As for the other stock investment plan (Stock Investment Plan), I did not find the official introduction of the Chinese version. I looked at the official website of the English version. This kind of incentive method is only available to employees in the United States and Canada. Judging from the introduction in the English version, Starbucks only gives a 5% discount in the Stock Investment Plan, so this incentive is not very strong. The discount usually given in this way is not much, that is, a discount of 5% or 10%.

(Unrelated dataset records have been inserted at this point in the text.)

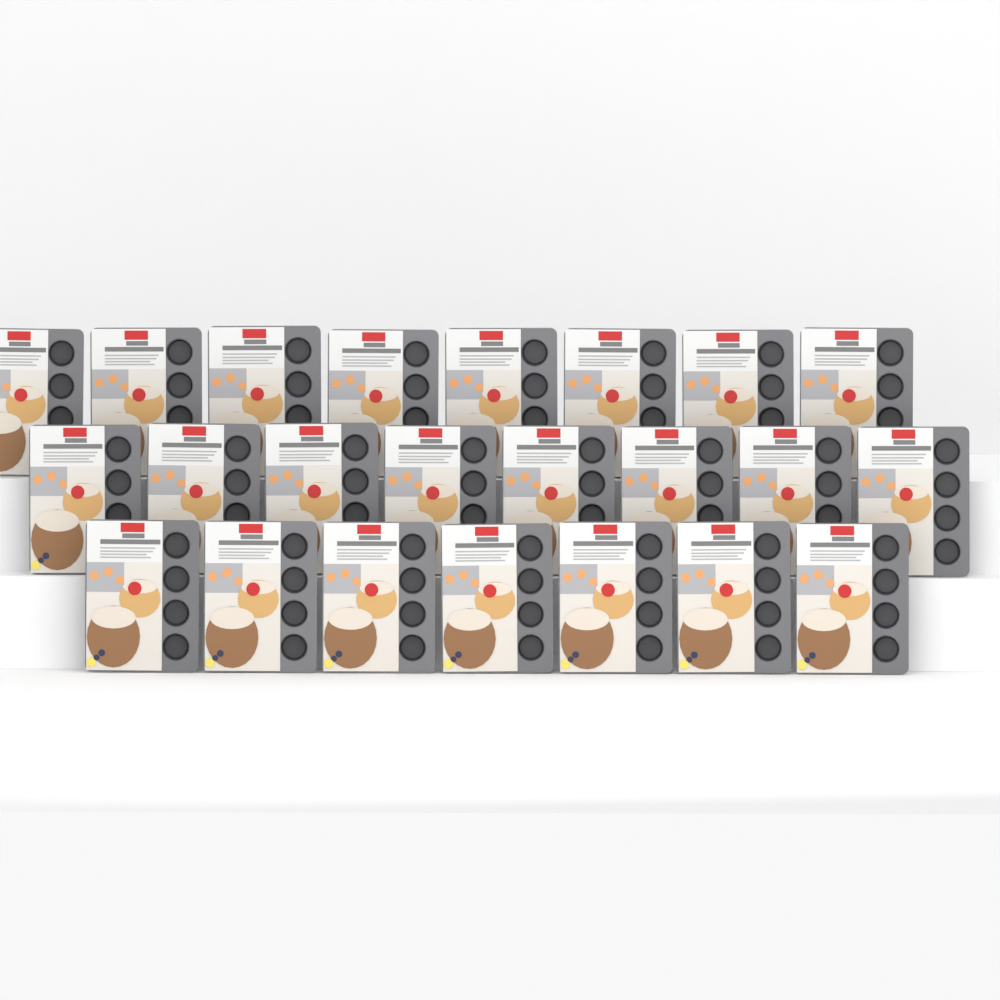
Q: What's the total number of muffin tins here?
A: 23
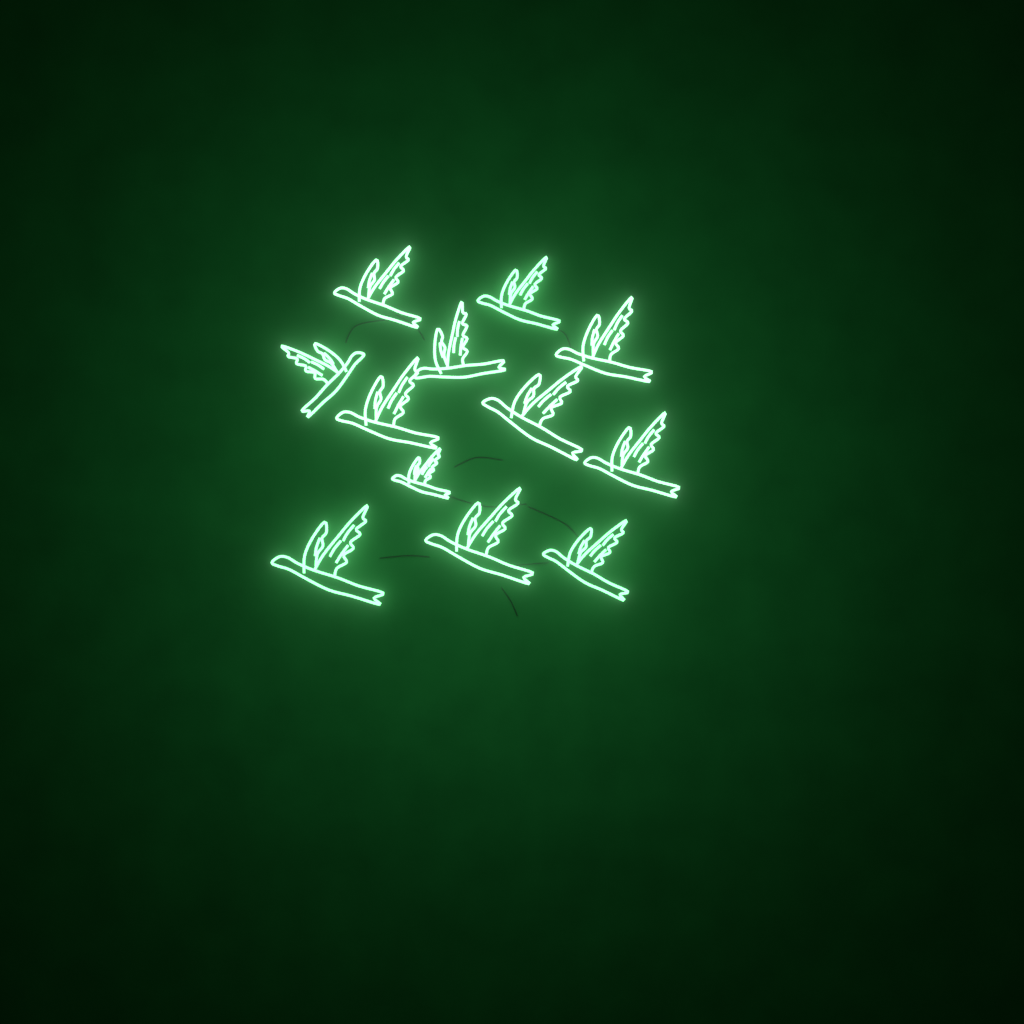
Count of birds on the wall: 12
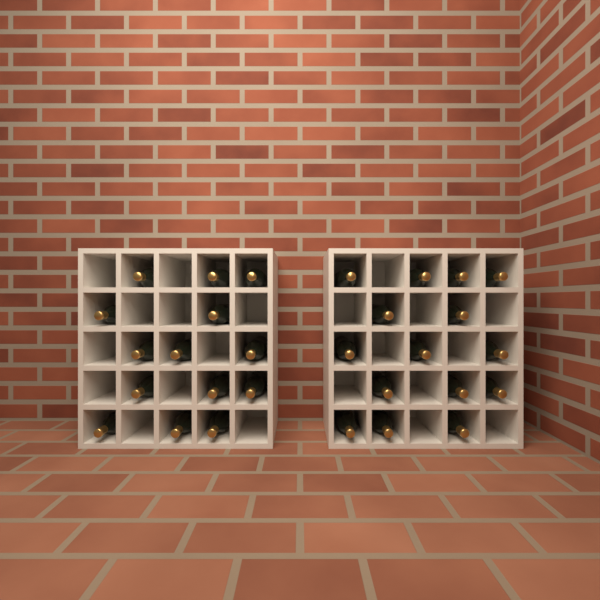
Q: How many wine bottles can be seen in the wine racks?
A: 29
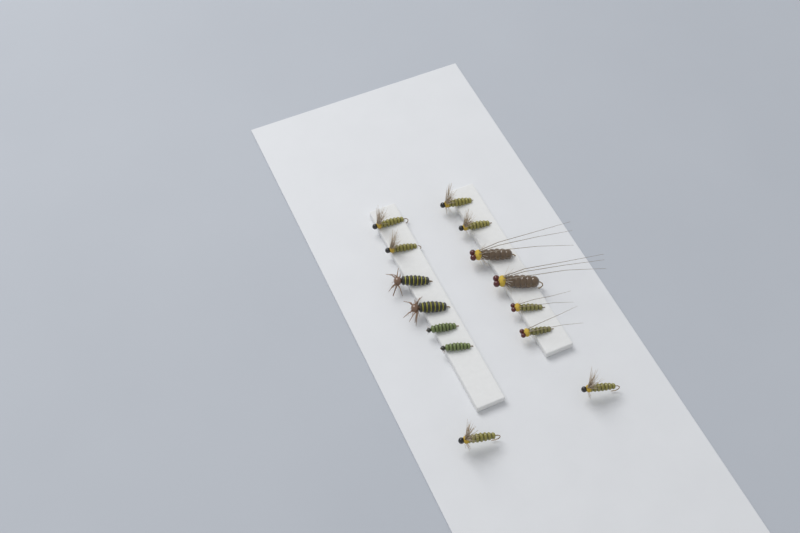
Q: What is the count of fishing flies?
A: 14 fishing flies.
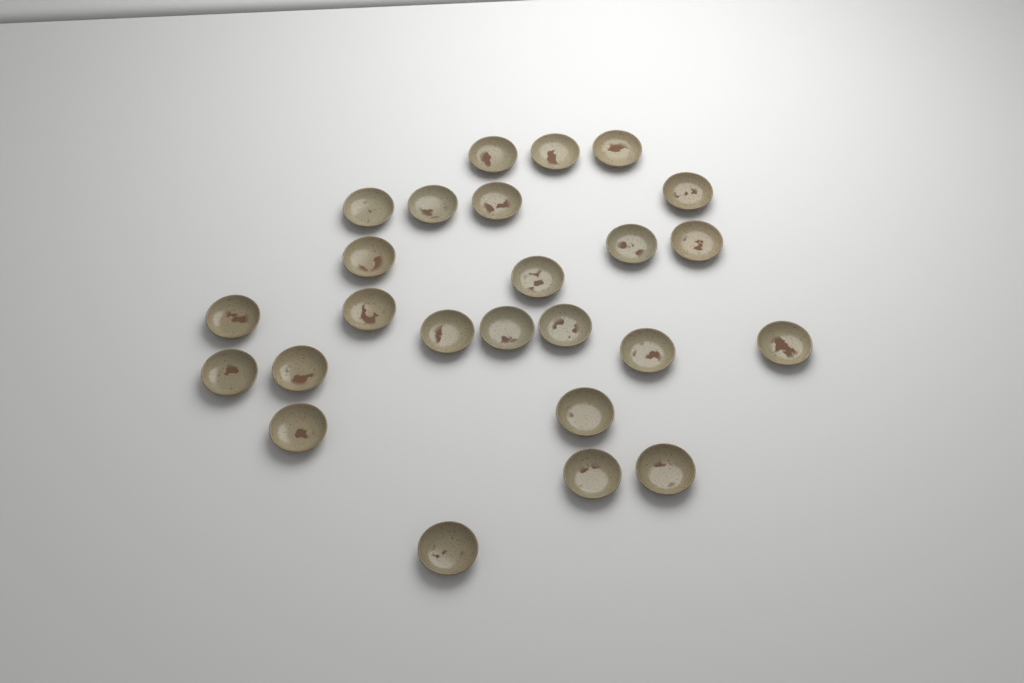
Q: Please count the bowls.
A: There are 25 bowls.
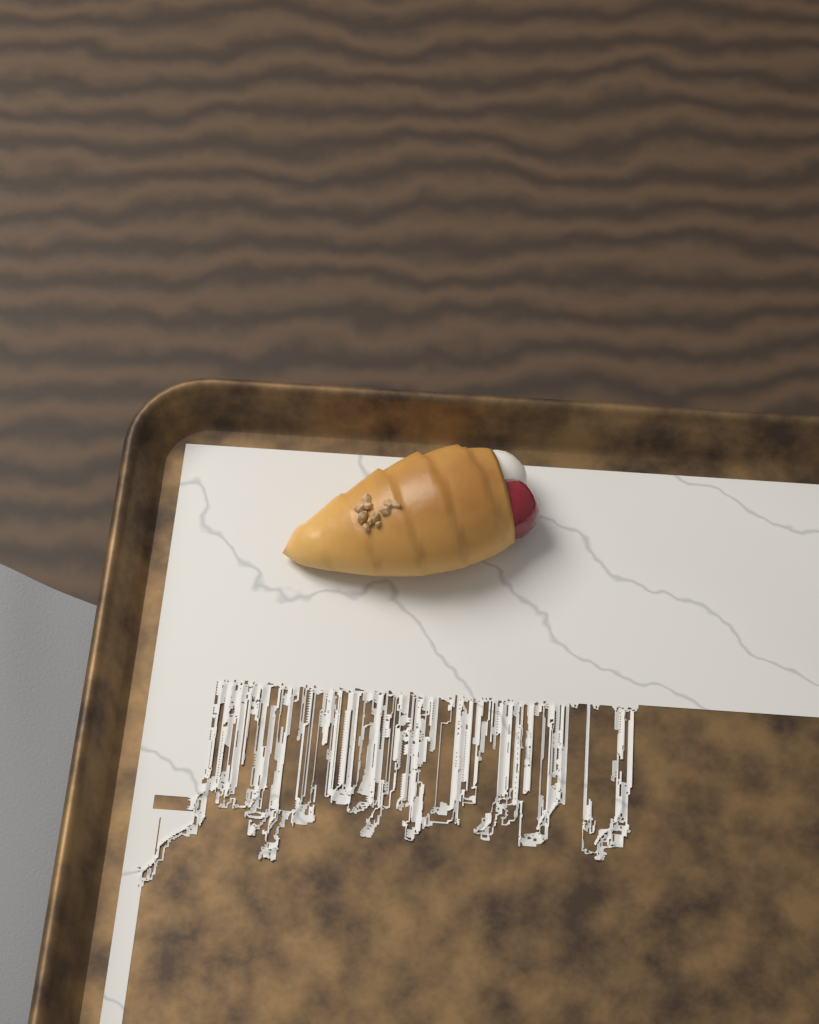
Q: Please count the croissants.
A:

https://www.starbucksbenefits.com/en-us/home/stock-savings/stock-investment-plan-sip/

After introducing Starbucks' employee incentives, let's think about a question. Now, "all employees hold shares" are popular in the entrepreneurial circle, but is it really good for all employees to hold shares? The benefits of full stock ownership are of course obvious, because it can make employees more motivated. But if all employees really hold company stock, then the following problems may arise:

1. Legal and accounting costs have risen, and companies need corresponding professionals to draft and organize these documents and deal with corresponding accounting and tax issues. Not only the distribution of employees when they join the company, but also the handling of immature parts when each employee leaves, all require lawyers and accountants.

2. When everyone holds shares, employees will not care about the company's shares, causing the company to waste their feelings in vain.

3. Old employees can enjoy the stock options or options they have already acquired, and they can make money by relying on stock options without working hard. At this time, there is no other way than dismissing them.

Therefore, I still recommend to everyone that the company must have employee equity incentives, but it must be selective. It is not necessary for all employees to have stocks, options, and virtual shares once they join the company. It is better to let really suitable people get incentives, so that rewards and punishments are clearly defined. It is the core of motivating employees.

Among them, there is a concept valuation in all these employee stock incentive methods. If a company wants to raise VC financing, it also needs to consider the valuation, so how is the valuation determined? In the next issue, we will talk about the valuation of the company.